MarkupLM: Pre-training of Text and Markup Language for Visually-rich Document Understanding

AI-generated keywords: Visually-rich Document Understanding

AI-generated Key Points

  • Significant progress in Visually-Rich Document Understanding (VrDU) through multimodal pre-training techniques
  • Introduction of the MarkupLM model for document understanding tasks involving markup languages like HTML/XML-based documents
  • Outperformance of existing baseline models by MarkupLM on various VrDU tasks
  • Importance of leveraging markup structures for document-level pre-training in VrDU tasks, especially for markup-language-based documents
  • Potential expansion of MarkupLM to digital-born PDFs and Office documents, exploring synergies with LayoutLM under multi-view settings
Also access our AI generated: Comprehensive summary, Lay summary, Blog-like article; or ask questions about this paper to our AI assistant.

Authors: Junlong Li, Yiheng Xu, Lei Cui, Furu Wei

Work in Progress
License: CC BY-NC-SA 4.0

Abstract: Multimodal pre-training with text, layout, and image has made significant progress for Visually-rich Document Understanding (VrDU), especially the fixed-layout documents such as scanned document images. While, there are still a large number of digital documents where the layout information is not fixed and needs to be interactively and dynamically rendered for visualization, making existing layout-based pre-training approaches not easy to apply. In this paper, we propose MarkupLM for document understanding tasks with markup languages as the backbone such as HTML/XML-based documents, where text and markup information is jointly pre-trained. Experiment results show that the pre-trained MarkupLM significantly outperforms the existing strong baseline models on several document understanding tasks. The pre-trained model and code will be publicly available at https://aka.ms/markuplm.

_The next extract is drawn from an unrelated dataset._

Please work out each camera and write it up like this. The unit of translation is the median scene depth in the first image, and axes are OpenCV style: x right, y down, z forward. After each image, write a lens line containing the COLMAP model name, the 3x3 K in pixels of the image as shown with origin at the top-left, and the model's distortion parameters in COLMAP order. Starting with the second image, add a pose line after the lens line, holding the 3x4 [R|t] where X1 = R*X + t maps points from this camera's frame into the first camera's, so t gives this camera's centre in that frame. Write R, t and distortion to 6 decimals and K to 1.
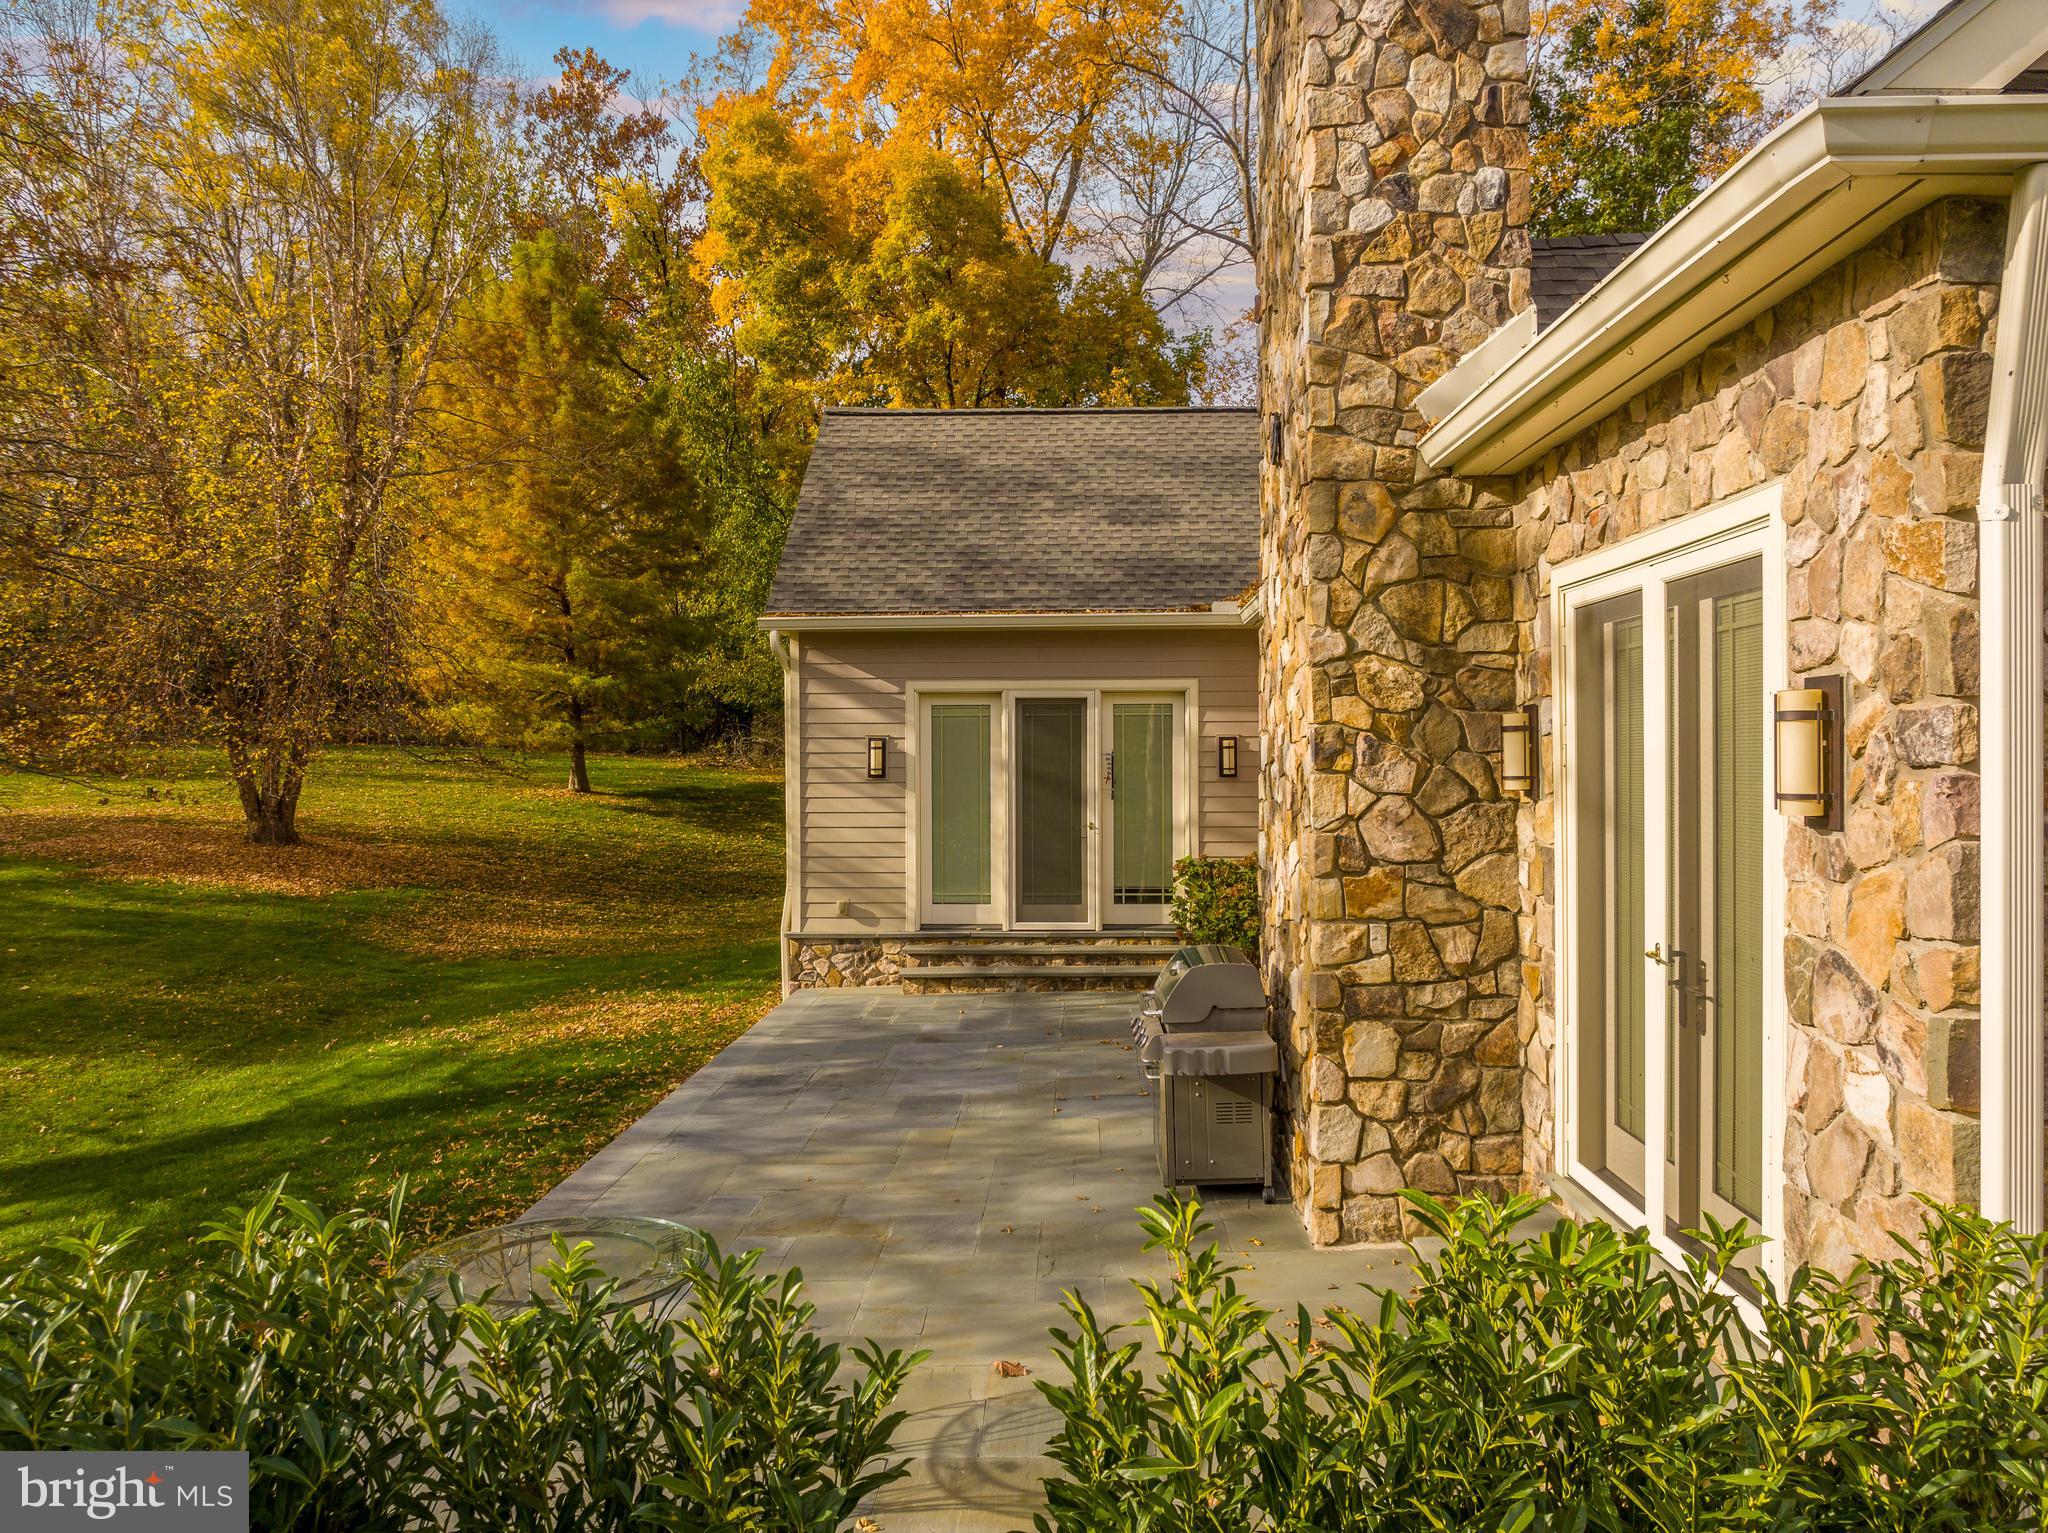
lens RADIAL K [[1440.9, 0, 1024.0], [0, 1440.9, 766.5], [0, 0, 1]] dist [-0.022802, -0.000209]
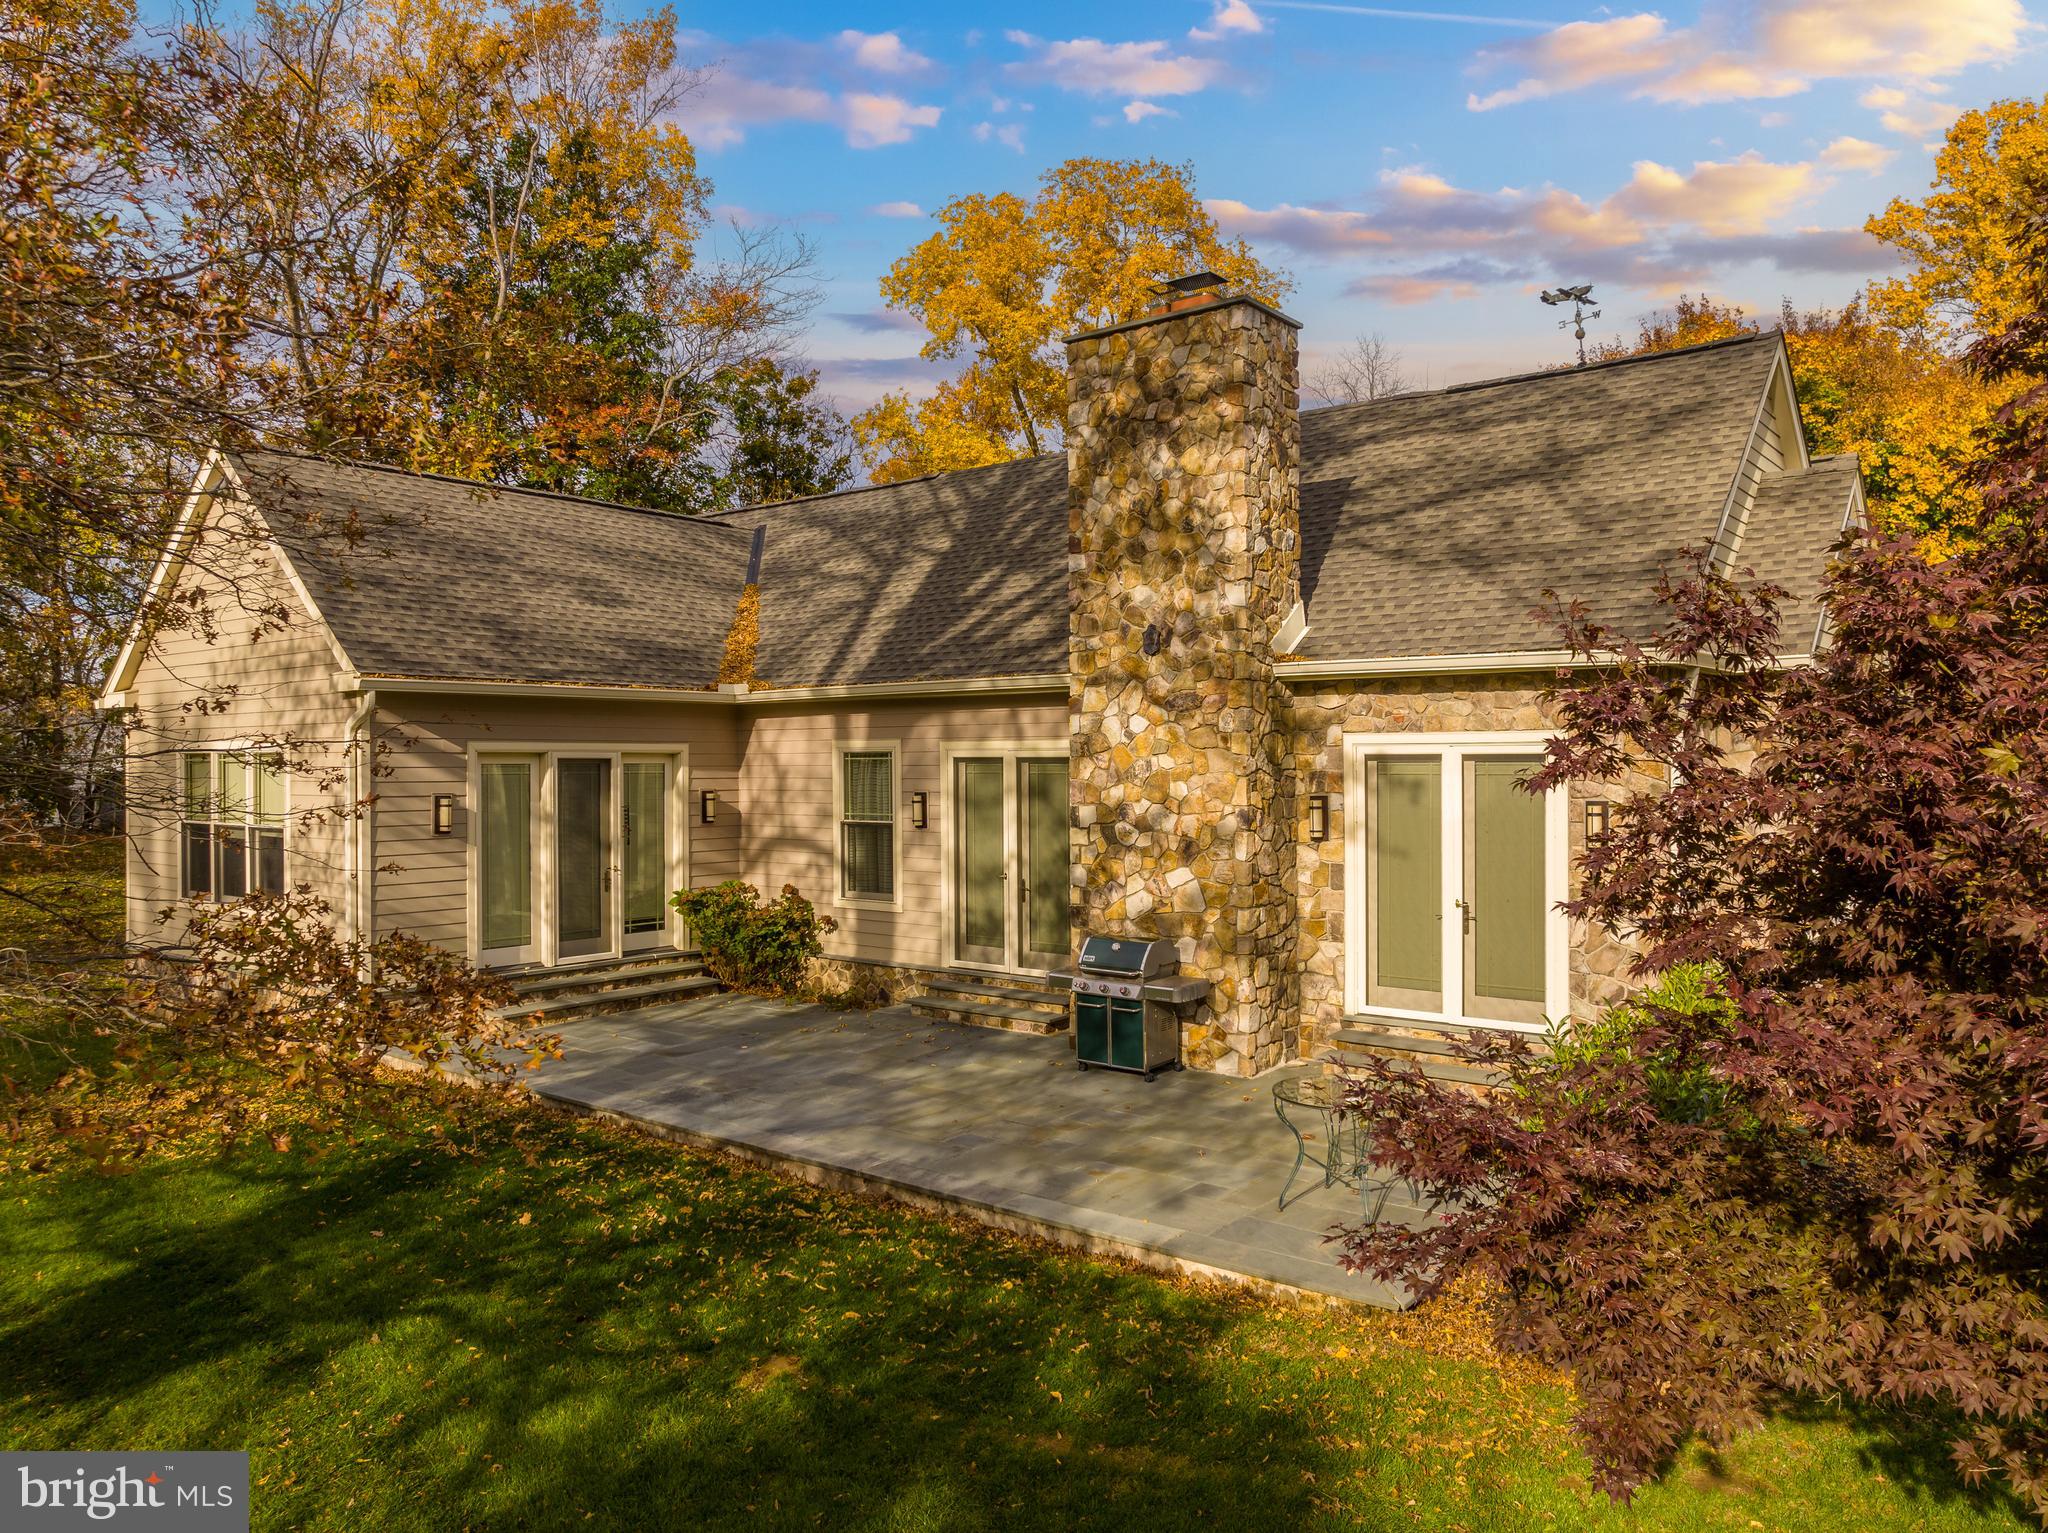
lens RADIAL K [[1440.9, 0, 1024.0], [0, 1440.9, 766.5], [0, 0, 1]] dist [-0.022802, -0.000209]
pose [[0.590342, 0.000167, 0.807153, -0.696389], [0.005421, 0.999977, -0.004171, -0.034541], [-0.807135, 0.006838, 0.590327, 0.046999]]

Submitted to arXiv on 16 Oct. 2021

Ask questions about this paper to our AI assistant

You can also chat with multiple papers at once here.

AI assistant instructions?

Results of the summarizing process for the arXiv paper: 2110.08518v1

, , , , Significant Progress in Visually-Rich Document Understanding: The Role of Multimodal Pre-Training and the MarkupLM Model In recent years, there has been significant progress in the field of Visually-Rich Document Understanding (VrDU), particularly through the use of multimodal pre-training techniques that incorporate text, layout, and image information. While these approaches have proven successful for fixed-layout documents like scanned images, there remains a challenge in dynamically rendering layout information for interactive visualization in digital documents. To address this gap, the MarkupLM model has been proposed for document understanding tasks involving markup languages such as HTML/XML-based documents. By jointly pre-training text and markup information, MarkupLM outperforms existing baseline models on various VrDU tasks. This is particularly important as visually-rich documents can be categorized into two types: fixed-layout and markup-language-based. Fixed-layout documents already have pre-rendered layout and style information, making them suitable for existing pre-training methods. However, markup-language-based documents require dynamic rendering of layout and style information based on the device used. This difference highlights the need to leverage markup structures for document-level pre-training in VrDU tasks. MarkupLM addresses this need by integrating text and markup language pre-training within a single framework using Transformer architecture. New pre-training objectives tailored for understanding markup language enhance model performance on datasets like WebSRC and SWDE. In future research, there is potential to expand MarkupLM to digital-born PDFs and Office documents while exploring synergies between LayoutLM and MarkupLM under multi-view settings. To fine-tune MarkupLM for downstream tasks such as reading comprehension and information extraction, common practices from pre-trained language models are utilized. This involves leveraging the last hidden states of tokens for binary or linear classification layers. Overall, the development of MarkupLM represents a promising advancement in enhancing document understanding capabilities through effective integration of text and markup language pre-training methodologies.
Created on 27 Mar. 2024

Assess the quality of the AI-generated content by voting

Score: 0

Why do we need votes?

Votes are used to determine whether we need to re-run our summarizing tools. If the count reaches -10, our tools can be restarted.

The previous summary was created more than a year ago and can be re-run (if necessary) by clicking on the Run button below.

Look for similar papers (in beta version)

By clicking on the button above, our algorithm will scan all papers in our database to find the closest based on the contents of the full papers and not just on metadata. Please note that it only works for papers that we have generated summaries for and you can rerun it from time to time to get a more accurate result while our database grows.

Disclaimer: The AI-based summarization tool and virtual assistant provided on this website may not always provide accurate and complete summaries or responses. We encourage you to carefully review and evaluate the generated content to ensure its quality and relevance to your needs.